REAL ESTATE - Join the Club

As subprime woes bleed into the commercial mortgage market, lenders team up to minimize risk.

Turmoil in the market for residential mortgages is having profound ripple effects on commercial real estate, making it more difficult for buyers to finance their deals and presenting a rare opportunity for lenders that are willing to take on risk in a tenuous market.

The biggest recent shift in the financing of commercial properties is a dramatic decline in issuance of commercial-mortgage-backed securities, which, underwriters say, is down by more than 75 percent since August. Many CMBS investors have been suffering subprime and other credit market losses and are avoiding risk by not buying new issues. As a result, much of the capital for property transactions is now coming from syndicated loans, which had fallen out of favor in recent years because of the more favorable pricing that was available in the CMBS market.

A number of recent deals that typically would have been financed with CMBS have instead gone to the syndicated loan market, including the more than $1 billion mortgage on 388-390 Greenwich Street in New York. An SL Green Realty Corp. partnership recently bought the Lower Manhattan trophy from Citigroup for more than $1.6 billion and turned to PB Capital Corp. and Westdeutsche ImmobilienBank to fund the loan. Additionally, Merrill Lynch & Co. and its partners decided to syndicate a loan on a portfolio of hotels owned by Blackstone Group rather than securitize the debt.

Despite the welcome uptick in business, some arrangers of syndicated commercial mortgage loans are taking steps to avoid assuming too much risk. Increasingly, they will not commit to lend a specific amount to a borrower before meeting with potential syndicate members to find out how much of the loan these institutions will buy. That’s a twist on the conventional practice of making a big loan and subsequently trying to sell chunks of it to other banks. So-called club deals, which typically involve loans of more than $100 million, help lenders minimize the risk that they might be left holding more of a loan than they originally intended.

“Banks won’t close on a deal and take syndication risk,” says David Rosenberg, a managing director at New York–based mortgage brokerage firm Meridian Capital Group.

Bank of New York Mellon recently employed a club structure on its $700 million syndication of a construction loan for a partnership between Twining Properties, MacFarlane Partners and Related Cos. to build a giant development at 440 West 42nd Street in New York. The bank, according to several lenders familiar with the transaction, lined up more than 30 syndicate members to take $15 million to $20 million pieces of the loan, which will be used to build a 56-story, mixed-use high-rise near the planned extension of the No. 7 subway line.

The shift to syndicated lending and club deals is happening primarily because banks are afraid to take on big credit risks. “There is no underwriting market out there of substance,” says Matthew Galligan, head of U.S. property finance at Bank of Ireland.

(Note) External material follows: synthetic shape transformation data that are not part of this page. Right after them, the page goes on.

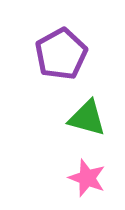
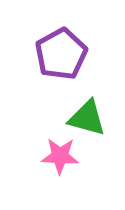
pink star: moved 27 px left, 22 px up; rotated 18 degrees counterclockwise
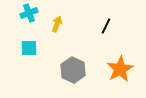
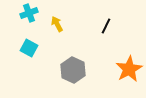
yellow arrow: rotated 49 degrees counterclockwise
cyan square: rotated 30 degrees clockwise
orange star: moved 9 px right
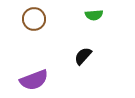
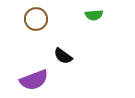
brown circle: moved 2 px right
black semicircle: moved 20 px left; rotated 96 degrees counterclockwise
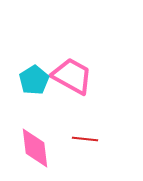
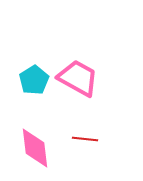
pink trapezoid: moved 6 px right, 2 px down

The reemergence of syndicated lenders — often called balance-sheet or portfolio lenders because they retain a sizable portion of the mortgage on their books — is reminiscent of the financing market in the late 1990s, when the CMBS market was still getting off the ground. Ironically, one of the developments that fueled the growth of the CMBS market was the credit crunch of 2002–’03, when syndicated lenders backed away from doing deals following a wave of corporate credit losses. Portfolio lending is dominated by big banks and insurance companies, whereas investment banks hold sway over CMBS.

“In a way, things have come full circle,” explains Annemarie DiCola, CEO of New York–based Trepp, a commercial real estate analytics firm. “When you go back ten years, the key source of financing for the commercial real estate market was the portfolio lenders and the balance-sheet lenders. We are now into a situation where balance-sheet lenders and traditional portfolio lenders are back at the top of the lending chain, at least for now.”

Many real estate financiers believe that CMBS eventually will reemerge as a key source of financing for property transactions, but it’s unclear when that will happen. What’s certain is that even with portfolio lenders taking up the slack, commercial mortgage credit is becoming less available. And that will likely have a negative effect on property values, just as the subprime blowup has hurt home prices.